How should researchers approach the reconstitution and storage of lyophilized recombinant cobS?

Proper reconstitution and storage of lyophilized recombinant Methanopyrus kandleri Cobalamin synthase (cobS) is critical for maintaining enzyme activity and ensuring experimental reproducibility. Based on the product information from search result and general principles for handling thermophilic enzymes, the following comprehensive protocol is recommended:

Reconstitution Protocol:

• Pre-reconstitution preparation:

  • Centrifuge the vial containing lyophilized protein briefly to bring contents to the bottom

  • Allow the sealed vial to equilibrate to room temperature before opening

  • Prepare sterile reconstitution buffer freshly (deionized sterile water recommended)

• Reconstitution procedure:

  • Add deionized sterile water to achieve a protein concentration of 0.1-1.0 mg/mL

  • Gently rotate or invert the vial rather than vortexing to avoid protein denaturation

  • Allow 5-10 minutes for complete dissolution

  • For challenging cases, extend dissolution time at 4°C rather than increasing agitation

• Post-reconstitution processing:

  • Centrifuge briefly (10,000 × g, 1 minute) to remove any insoluble material

  • For long-term storage, add glycerol to 5-50% final concentration (default recommendation is 50%)

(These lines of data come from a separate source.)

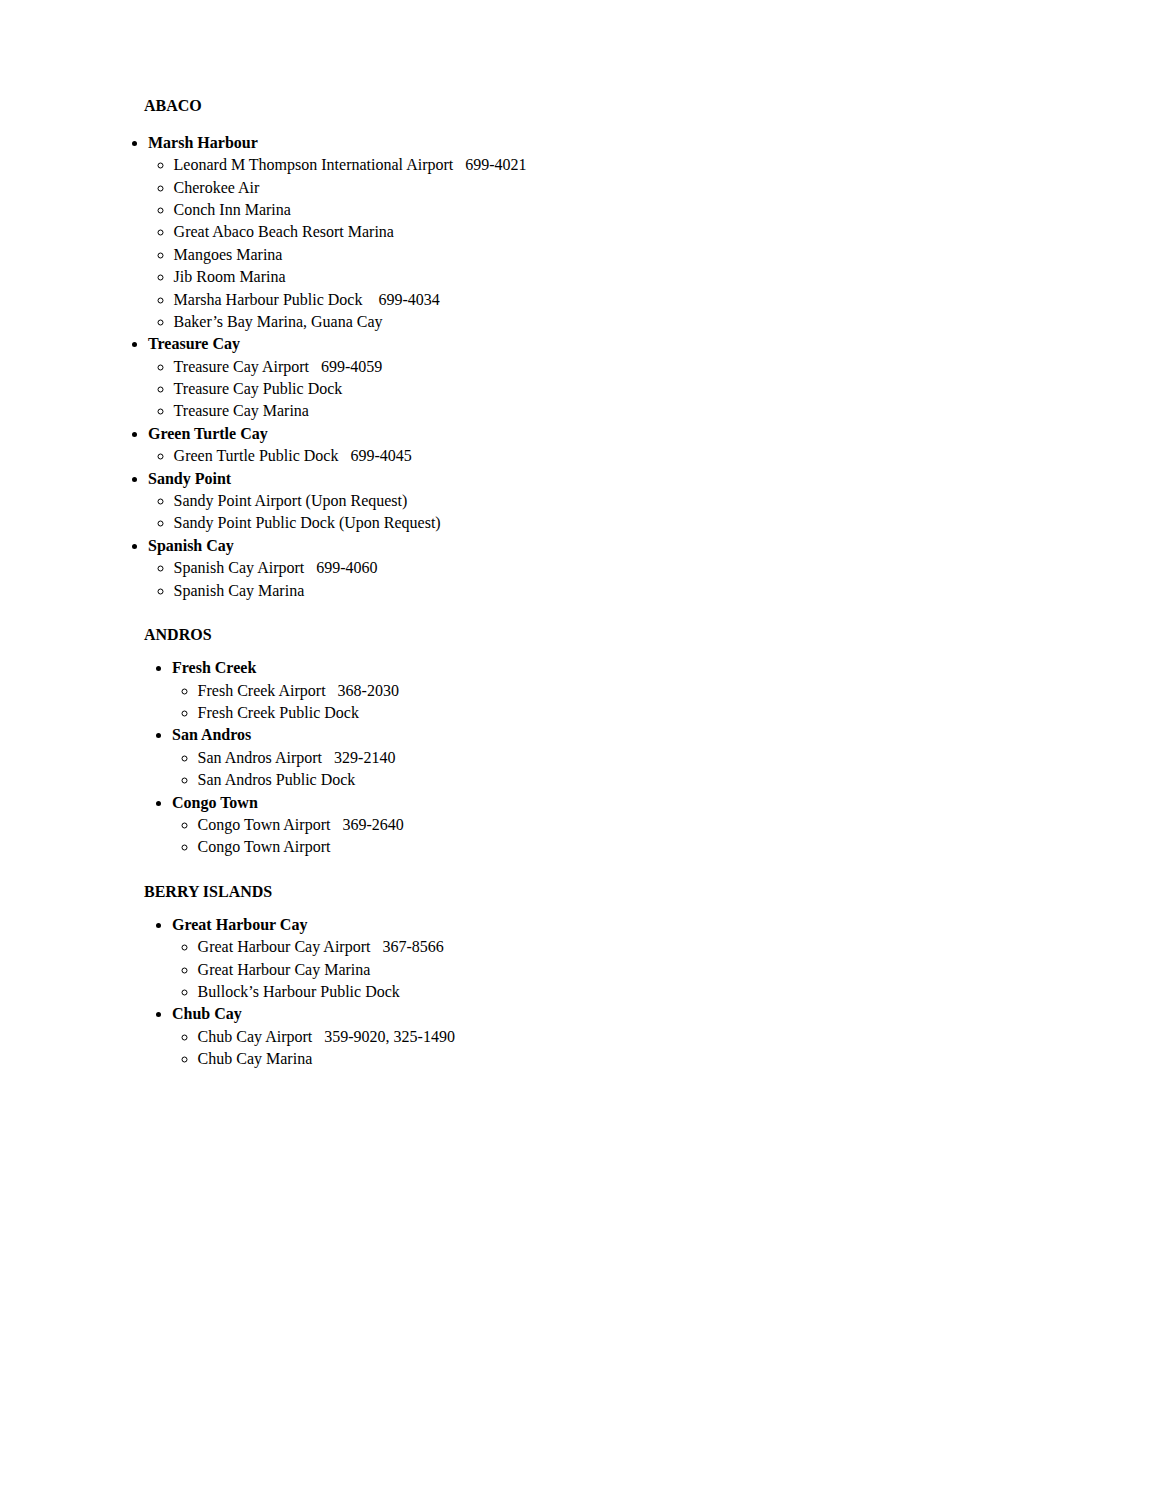ABACO
Marsh Harbour
Leonard M Thompson International Airport 699-4021
Cherokee Air
Conch Inn Marina
Great Abaco Beach Resort Marina
Mangoes Marina
Jib Room Marina
Marsha Harbour Public Dock 699-4034
Baker’s Bay Marina, Guana Cay
Treasure Cay
Treasure Cay Airport 699-4059
Treasure Cay Public Dock
Treasure Cay Marina
Green Turtle Cay
Green Turtle Public Dock 699-4045
Sandy Point
Sandy Point Airport (Upon Request)
Sandy Point Public Dock (Upon Request)
Spanish Cay
Spanish Cay Airport 699-4060
Spanish Cay Marina
ANDROS
Fresh Creek
Fresh Creek Airport 368-2030
Fresh Creek Public Dock
San Andros
San Andros Airport 329-2140
San Andros Public Dock
Congo Town
Congo Town Airport 369-2640
Congo Town Airport
BERRY ISLANDS
Great Harbour Cay
Great Harbour Cay Airport 367-8566
Great Harbour Cay Marina
Bullock’s Harbour Public Dock
Chub Cay
Chub Cay Airport 359-9020, 325-1490
Chub Cay Marina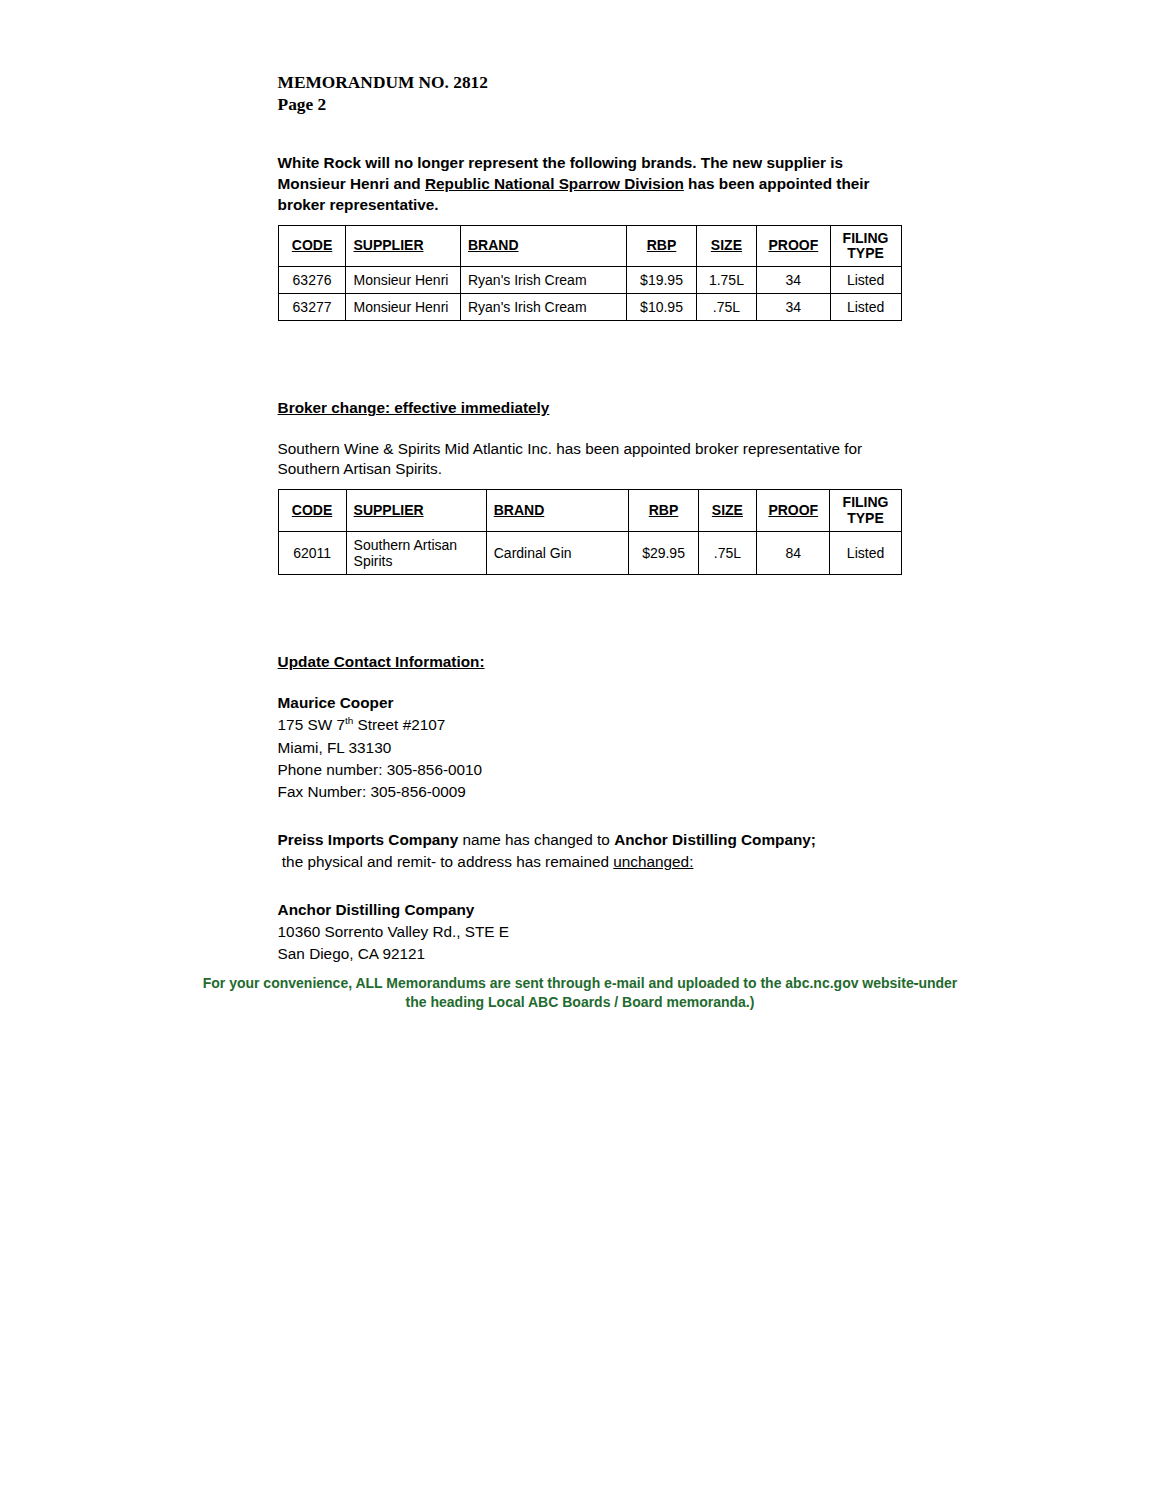MEMORANDUM NO. 2812
Page 2
White Rock will no longer represent the following brands. The new supplier is Monsieur Henri and Republic National Sparrow Division has been appointed their broker representative.
| CODE | SUPPLIER | BRAND | RBP | SIZE | PROOF | FILING TYPE |
| --- | --- | --- | --- | --- | --- | --- |
| 63276 | Monsieur Henri | Ryan's Irish Cream | $19.95 | 1.75L | 34 | Listed |
| 63277 | Monsieur Henri | Ryan's Irish Cream | $10.95 | .75L | 34 | Listed |
Broker change: effective immediately
Southern Wine & Spirits Mid Atlantic Inc. has been appointed broker representative for Southern Artisan Spirits.
| CODE | SUPPLIER | BRAND | RBP | SIZE | PROOF | FILING TYPE |
| --- | --- | --- | --- | --- | --- | --- |
| 62011 | Southern Artisan Spirits | Cardinal Gin | $29.95 | .75L | 84 | Listed |
Update Contact Information:
Maurice Cooper
175 SW 7th Street #2107
Miami, FL 33130
Phone number: 305-856-0010
Fax Number: 305-856-0009
Preiss Imports Company name has changed to Anchor Distilling Company;
the physical and remit- to address has remained unchanged:
Anchor Distilling Company
10360 Sorrento Valley Rd., STE E
San Diego, CA 92121
For your convenience, ALL Memorandums are sent through e-mail and uploaded to the abc.nc.gov website-under
the heading Local ABC Boards / Board memoranda.)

  • Divide into small working aliquots to minimize freeze-thaw cycles

Storage Recommendations:

• Short-term storage (up to one week):

  • Store working aliquots at 4°C

  • Keep containers tightly sealed to prevent evaporation

  • Avoid exposure to light if possible

• Long-term storage:

  • Store at -20°C or preferably -80°C

  • Ensure aliquots are small enough for single-use to avoid freeze-thaw cycles

  • Label clearly with protein concentration, buffer composition, and date

• Critical considerations:

  • Never freeze-thaw repeatedly as this is explicitly not recommended

  • Return unused enzyme to cold storage immediately after use

  • Consider flash-freezing aliquots in liquid nitrogen before transferring to -80°C

Quality Control Measures:

The recommended storage buffer (Tris/PBS-based with 6% Trehalose, pH 8.0) already contains trehalose as a stabilizing agent, which protects proteins during freeze-thaw transitions and prevents denaturation. The addition of glycerol further enhances this protective effect by preventing ice crystal formation that could damage protein structure.

By following these detailed guidelines, researchers can maximize the usable lifetime of recombinant cobS preparations and ensure consistent experimental results.